:: HOW TO COMPLETE THIS TASK ::
In the material below, find every line with "back" and pull it out.

= = = =

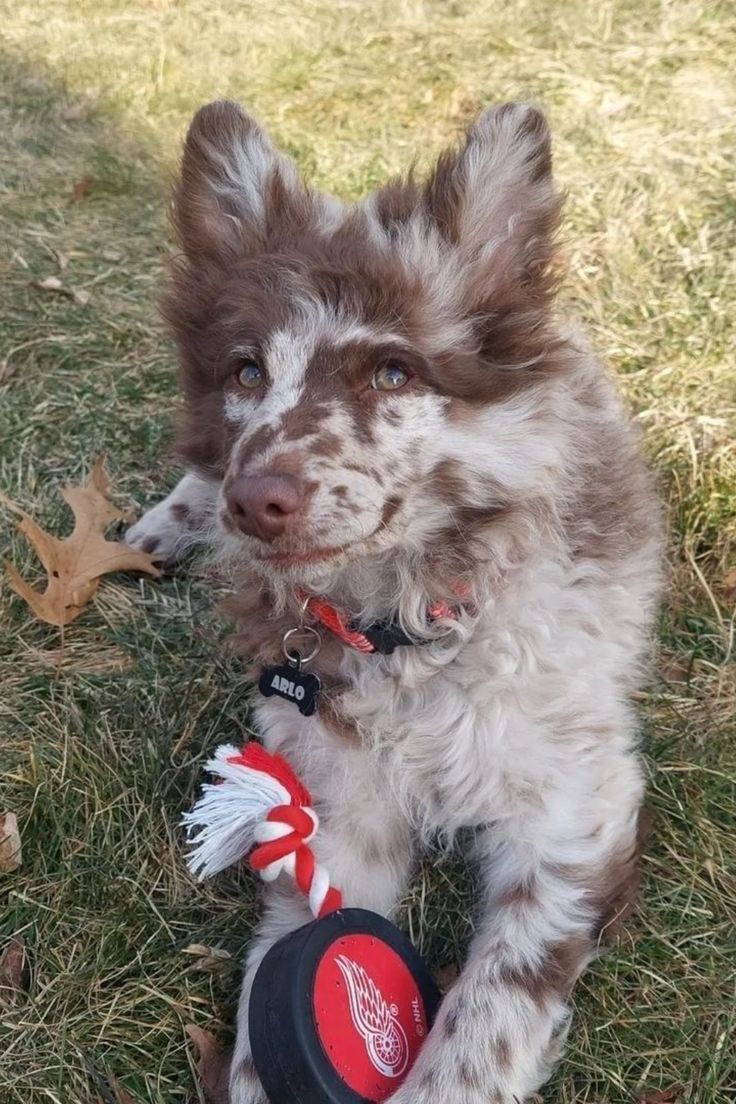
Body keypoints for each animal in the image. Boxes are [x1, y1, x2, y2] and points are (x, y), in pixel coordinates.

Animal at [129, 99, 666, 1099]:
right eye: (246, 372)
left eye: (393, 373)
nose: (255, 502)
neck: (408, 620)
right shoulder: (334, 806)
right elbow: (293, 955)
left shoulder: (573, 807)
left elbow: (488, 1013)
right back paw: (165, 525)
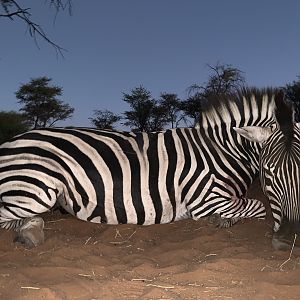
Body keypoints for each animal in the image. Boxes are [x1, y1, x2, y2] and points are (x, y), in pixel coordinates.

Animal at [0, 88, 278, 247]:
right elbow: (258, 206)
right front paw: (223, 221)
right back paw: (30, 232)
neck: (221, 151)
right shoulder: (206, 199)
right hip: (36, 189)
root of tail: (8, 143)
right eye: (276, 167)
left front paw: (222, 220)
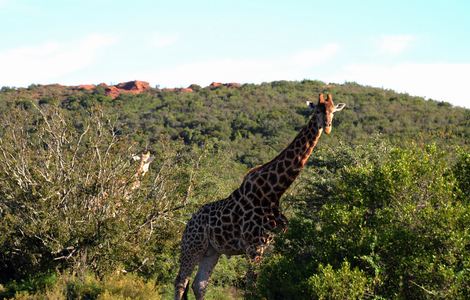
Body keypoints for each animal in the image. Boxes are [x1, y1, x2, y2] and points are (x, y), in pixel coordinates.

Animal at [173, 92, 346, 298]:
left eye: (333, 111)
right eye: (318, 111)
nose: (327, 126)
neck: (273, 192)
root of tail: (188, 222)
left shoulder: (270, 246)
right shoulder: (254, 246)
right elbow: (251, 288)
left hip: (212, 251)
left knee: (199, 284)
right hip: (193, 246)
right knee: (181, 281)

= = = =

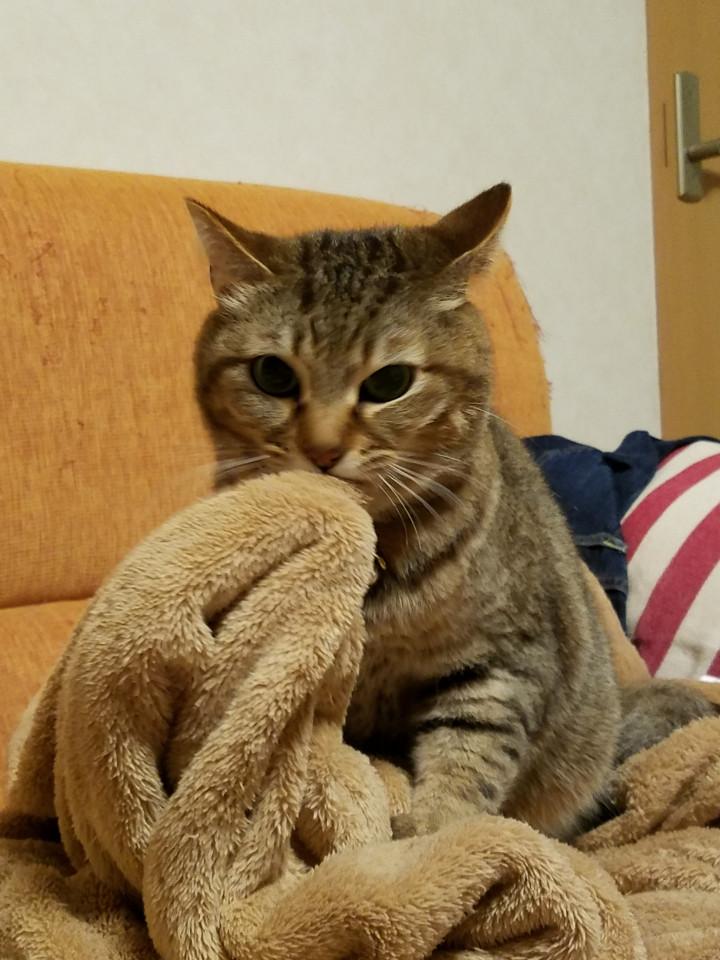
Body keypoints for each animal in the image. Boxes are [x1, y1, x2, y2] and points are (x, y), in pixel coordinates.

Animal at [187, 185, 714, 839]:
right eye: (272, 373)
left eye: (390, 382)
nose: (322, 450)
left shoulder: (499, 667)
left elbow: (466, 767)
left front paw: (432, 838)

= = = =

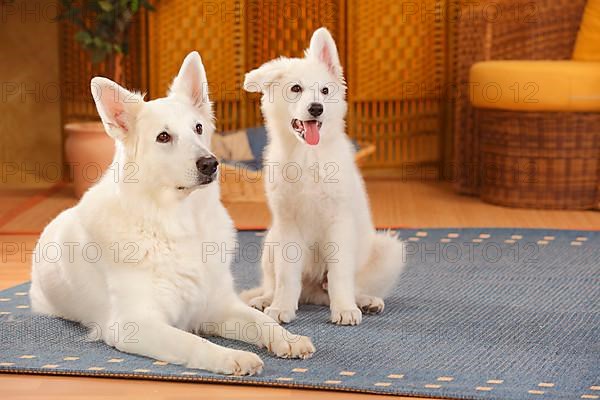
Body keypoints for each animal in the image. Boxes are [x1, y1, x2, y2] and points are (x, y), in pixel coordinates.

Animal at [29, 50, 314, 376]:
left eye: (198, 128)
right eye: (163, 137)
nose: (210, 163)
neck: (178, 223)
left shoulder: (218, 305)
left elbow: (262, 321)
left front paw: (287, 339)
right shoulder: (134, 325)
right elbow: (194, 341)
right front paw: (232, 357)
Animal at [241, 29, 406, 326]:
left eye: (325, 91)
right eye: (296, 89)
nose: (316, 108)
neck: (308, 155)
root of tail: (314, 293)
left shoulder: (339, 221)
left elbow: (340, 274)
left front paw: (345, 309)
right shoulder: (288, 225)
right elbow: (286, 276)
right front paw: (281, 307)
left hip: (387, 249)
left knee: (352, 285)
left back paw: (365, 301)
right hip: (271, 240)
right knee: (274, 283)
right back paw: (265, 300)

= = = =

:: ANSWER SECTION ::
right back paw: (165, 525)
right back paw: (30, 232)
left back paw: (365, 301)
right back paw: (265, 300)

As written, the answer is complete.